Posted: Thu Sep 16, 2004 9:26 am
by paquin1
hold on I need to format my date coming from my db, cause right now the months come out like 01, 02, 03....

Posted: Thu Sep 16, 2004 9:33 am
by dethron
wa'in

Posted: Thu Sep 16, 2004 9:35 am
by paquin1

Code: Select all

<?php
$query = "SELECT file_id, DATE_FORMAT(file_date, '%Y %c %e') AS fd FROM uploads";
$result = mysql_query($query);
$rows = mysql_fetch_array($result);

$pulldown = "<option selected>Select one</option>\n";
$mes = array(1=>'jan', 'feb', 'mar', 'apr', 'may', 'jun', 'jul', 'aug', 'sep', 'oct', 'nov', 'dec');

for($i=1; $i<count($mes)+1; $i++)  
$mes[$i] = $pulldown;

while ($rows = mysql_fetch_array($result)) {
$date = $rows['fd'];
		if (ereg ("([0-9]{4})-([0-9]{1,2})-([0-9]{1,2})", $date, $regs)) {
   			$mes[$regs[2]] .="<option value = "download_file.php?uid={$rows['file_id']}">$regs[3]</option>\n";		
		} else {
   		 echo "Invalid date format: $date";
		}
}
?>
I get no errors now but it jumps to the else Invalid date format: $date

Posted: Thu Sep 16, 2004 9:37 am
by dethron
dont forget $$ on line 13

Posted: Thu Sep 16, 2004 9:40 am
by dethron
$$mes[$regs[2]]
here, assume $regs[2] given us as 10,
then,

$$mes[10] becomes $oct

then you expect

$oct is "<option selected>Select one</option>\n<option value = \"download_file.php?uid={$rows['news_id']}\">$regs[3]</option>\n";

Posted: Thu Sep 16, 2004 9:42 am
by paquin1
ok I got it not to jump to the else statement, by adding hyphens to my mysql '%Y-%c-%e', but if I add the extra $ to line 13 y get this error now..
Notice: Undefined variable: Select one in c:\inetpub\wwwroot\test.php on line 43 line 43 being line 13 of last code

Posted: Thu Sep 16, 2004 9:43 am
by paquin1
no extra $ gives me no erros but also no data

Posted: Thu Sep 16, 2004 9:45 am
by paquin1
should I also change somethig in my tables with my pulldown menus?

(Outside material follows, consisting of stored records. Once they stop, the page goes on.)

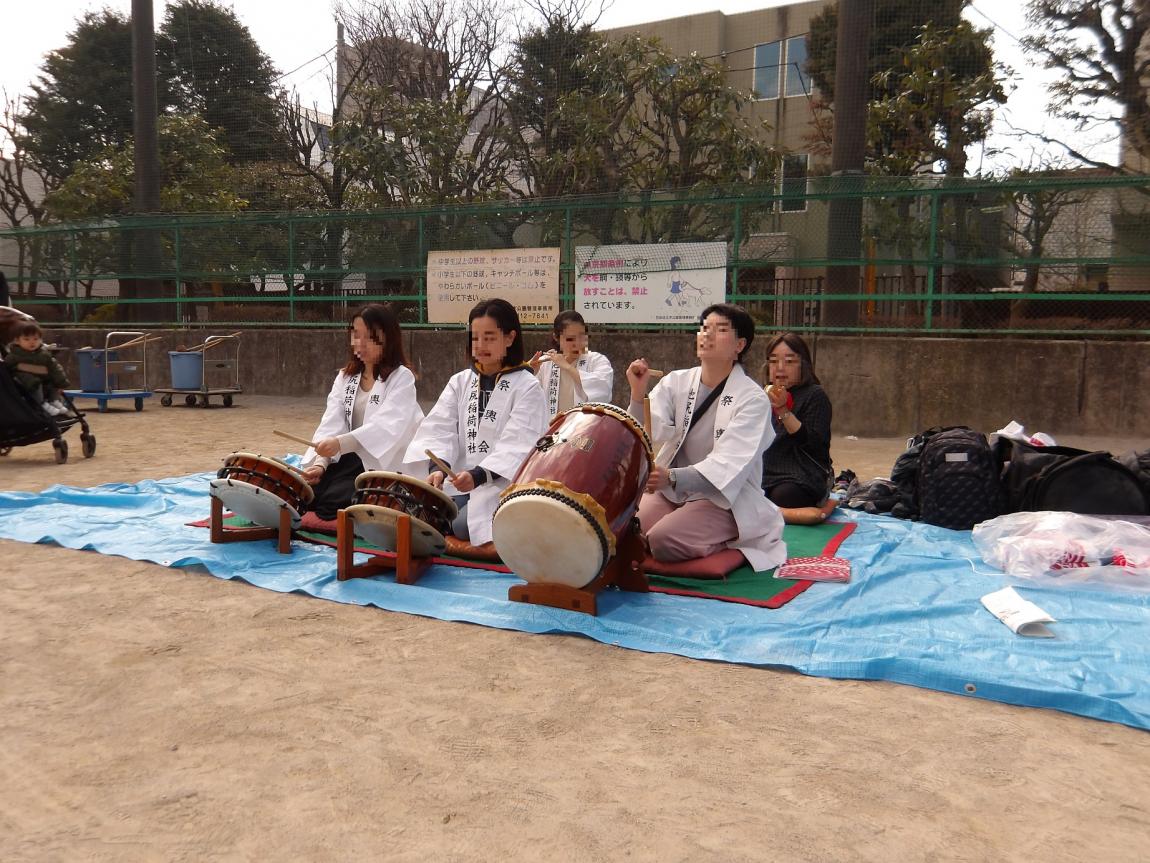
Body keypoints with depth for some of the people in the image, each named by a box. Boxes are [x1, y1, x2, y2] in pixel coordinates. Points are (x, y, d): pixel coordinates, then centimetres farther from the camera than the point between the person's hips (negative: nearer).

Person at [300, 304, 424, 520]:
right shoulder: (345, 377, 13)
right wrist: (320, 462, -17)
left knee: (334, 500, -25)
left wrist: (340, 443, -35)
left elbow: (386, 427, -21)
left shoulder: (401, 378, -6)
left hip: (385, 465, -5)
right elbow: (331, 424, 2)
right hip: (350, 460, 6)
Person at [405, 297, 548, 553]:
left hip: (504, 482, -5)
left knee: (464, 527, -28)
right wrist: (439, 467, -22)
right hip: (460, 481, 5)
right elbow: (440, 429, -1)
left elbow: (517, 446, -14)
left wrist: (478, 475, -30)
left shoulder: (527, 387, -2)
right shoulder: (460, 382, 13)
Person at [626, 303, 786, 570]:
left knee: (663, 541, -28)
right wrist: (638, 393, -30)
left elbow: (729, 464, -24)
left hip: (724, 499, -5)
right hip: (671, 490, 5)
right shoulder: (675, 382, 1)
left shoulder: (753, 399, -12)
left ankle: (728, 546, 1)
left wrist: (673, 477, -40)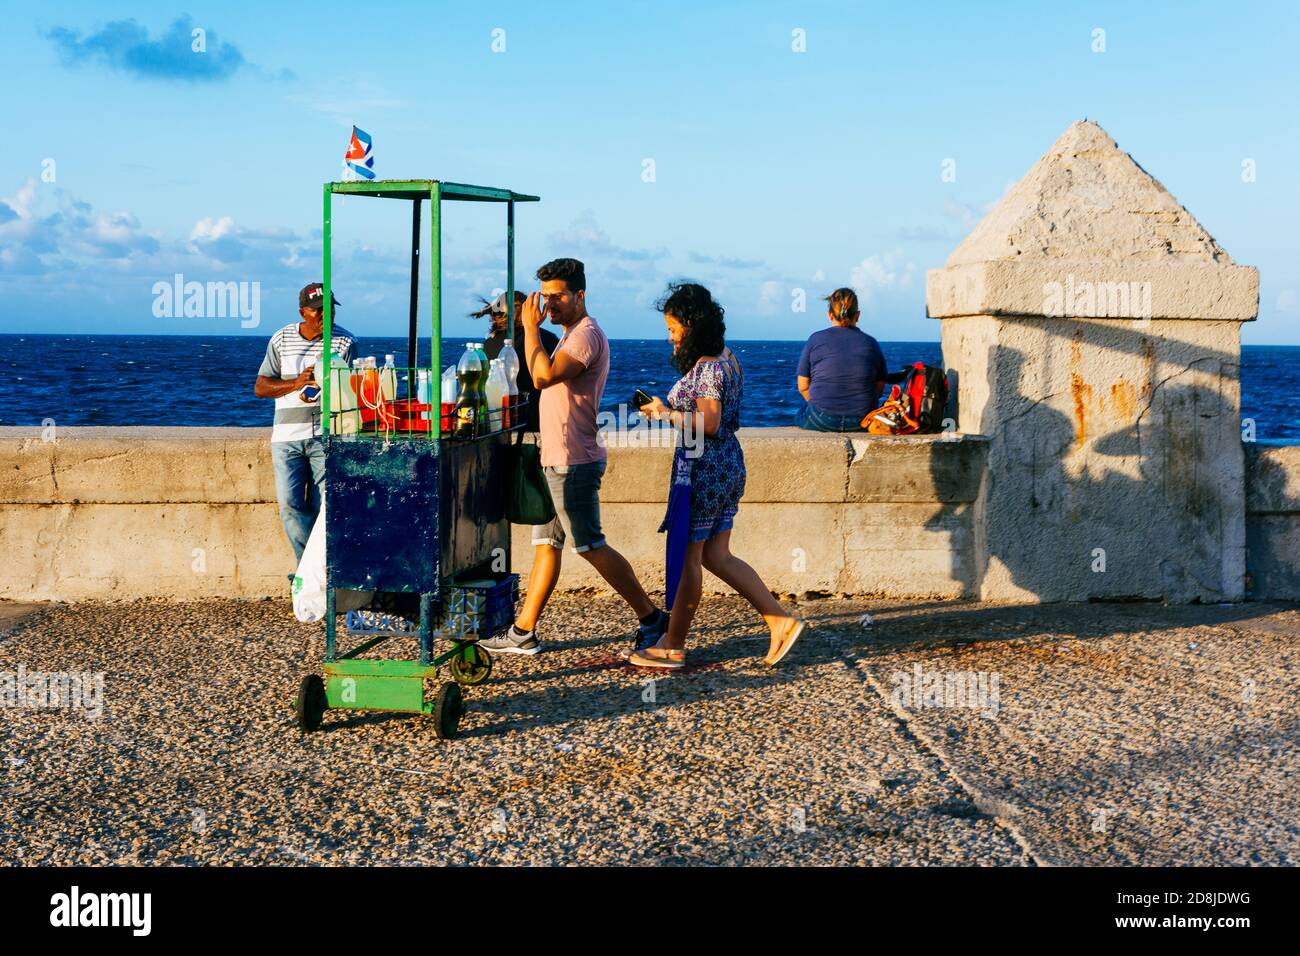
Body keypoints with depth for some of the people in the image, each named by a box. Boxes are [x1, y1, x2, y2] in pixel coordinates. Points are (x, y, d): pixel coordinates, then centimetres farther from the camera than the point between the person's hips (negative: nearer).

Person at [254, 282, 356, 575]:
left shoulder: (346, 342, 2)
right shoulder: (281, 340, 7)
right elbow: (260, 387, 6)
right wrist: (296, 383, -11)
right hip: (287, 434, 2)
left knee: (320, 506, -4)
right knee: (289, 503, -8)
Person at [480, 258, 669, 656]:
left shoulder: (586, 334, -14)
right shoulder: (572, 335, 19)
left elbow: (544, 377, -27)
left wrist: (531, 327, -19)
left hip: (573, 463, -10)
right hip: (558, 461, 10)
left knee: (591, 547, -6)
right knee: (545, 545, 10)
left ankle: (651, 617, 2)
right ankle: (523, 632, 13)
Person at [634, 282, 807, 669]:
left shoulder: (707, 367, -18)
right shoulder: (726, 358, 13)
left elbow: (709, 424, -25)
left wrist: (667, 413, -14)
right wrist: (668, 409, 12)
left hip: (704, 469, -10)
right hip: (729, 464, 10)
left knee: (688, 557, 0)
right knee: (717, 555, 13)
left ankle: (673, 647, 10)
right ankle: (781, 620, 10)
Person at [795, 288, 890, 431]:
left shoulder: (815, 340, 0)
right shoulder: (872, 344, 4)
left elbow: (803, 386, 3)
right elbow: (879, 388, 6)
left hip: (822, 420, -2)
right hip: (862, 422, 2)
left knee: (800, 415, 29)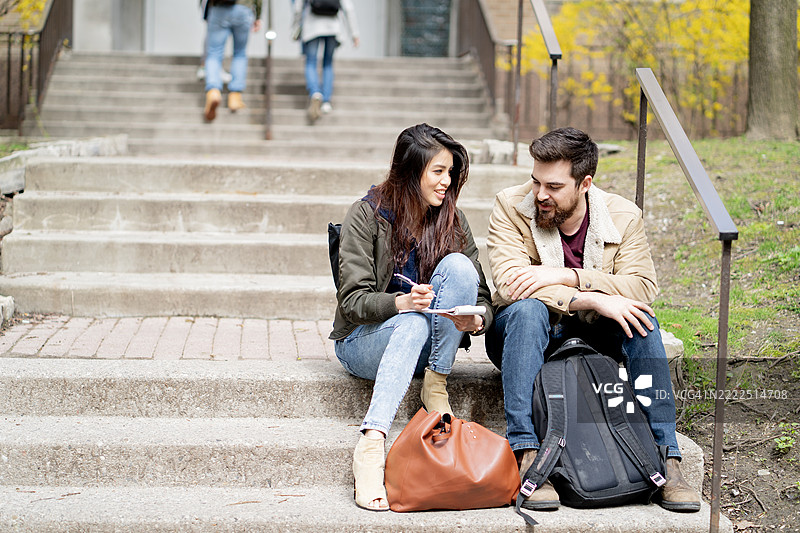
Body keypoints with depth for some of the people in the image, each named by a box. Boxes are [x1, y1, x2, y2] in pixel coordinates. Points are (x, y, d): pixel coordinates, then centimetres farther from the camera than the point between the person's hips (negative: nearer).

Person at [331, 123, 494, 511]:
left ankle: (436, 386, -20)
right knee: (414, 322, -39)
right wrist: (400, 303, -34)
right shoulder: (367, 214, -7)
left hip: (424, 346, 3)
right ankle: (371, 445, -51)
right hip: (363, 341, -3)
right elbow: (353, 301, -14)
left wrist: (475, 320, -24)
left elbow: (483, 300, 1)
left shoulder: (452, 220, 4)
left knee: (458, 267, -22)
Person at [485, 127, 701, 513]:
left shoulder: (623, 216, -5)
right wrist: (593, 299, -33)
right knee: (528, 309, -35)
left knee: (639, 318, -26)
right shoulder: (511, 207, -10)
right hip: (527, 334, -2)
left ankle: (666, 459, -27)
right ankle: (527, 455, -41)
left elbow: (643, 285, -18)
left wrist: (566, 275, -30)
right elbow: (509, 283, -25)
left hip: (591, 336, 2)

Posted: Thu Sep 16, 2004 9:49 am
by dethron
paste here the db dump schema, and so i can finish it :)

Posted: Thu Sep 16, 2004 9:51 am
by paquin1
how do I do that?

Posted: Thu Sep 16, 2004 9:56 am
by dethron

Code: Select all

<?php
$resultQ = mysql_query($resultSQL);
	
while($row = mysql_fetch_object($resultQ))
	$list[count($list)] = $row;

print_r($list);
?>
replace line 4 with the code above, and tell me what you see on your screen?

by the way, are you using MSSQL and IIS for php?

Posted: Thu Sep 16, 2004 10:08 am
by paquin1
change you code to

Code: Select all

<?php
$query = "SELECT file_id, DATE_FORMAT(file_date, '%Y-%c-%e') AS fd FROM uploads";
//$result = mysql_query($query);
$resultQ = mysql_query($query);    
while($row = mysql_fetch_object($resultQ))    
$list[count($list)] = $row;
print_r($list);

?>
because I was just getting errors... and commented all of my PHP

and this is what I get on the screen

Code: Select all

Notice: Undefined variable: list in c:\inetpub\wwwroot\test.php on line 34
Array ( &#1111;0] =&gt; stdClass Object ( &#1111;file_id] =&gt; 1 &#1111;fd] =&gt; 2004-1-20 ) &#1111;1] =&gt; stdClass Object ( &#1111;file_id] =&gt; 2 &#1111;fd] =&gt; 2004-5-10 ) &#1111;2] =&gt; stdClass Object ( &#1111;file_id] =&gt; 3 &#1111;fd] =&gt; 2004-1-30 ) &#1111;3] =&gt; stdClass Object ( &#1111;file_id] =&gt; 4 &#1111;fd] =&gt; 2004-10-13 ) )
and I'm using MySQL and IIS to test and than I uploaded to a MySQL and linux server.

Posted: Thu Sep 16, 2004 10:10 am
by dethron
thanx now, give some time :) just sit, and relax :)

Posted: Thu Sep 16, 2004 10:12 am
by John Cartwright
undefined variable means that youy havn't properly set the variable before you are trying to use it

good way to do it

Code: Select all

<?php

$int = 'blah';

if ($int == 5) 
echo '5';
else 
echo 'no var';


?>
bad way

Code: Select all

<?php

if ($int == 5) 
echo '5';
else 
echo 'no var';


?>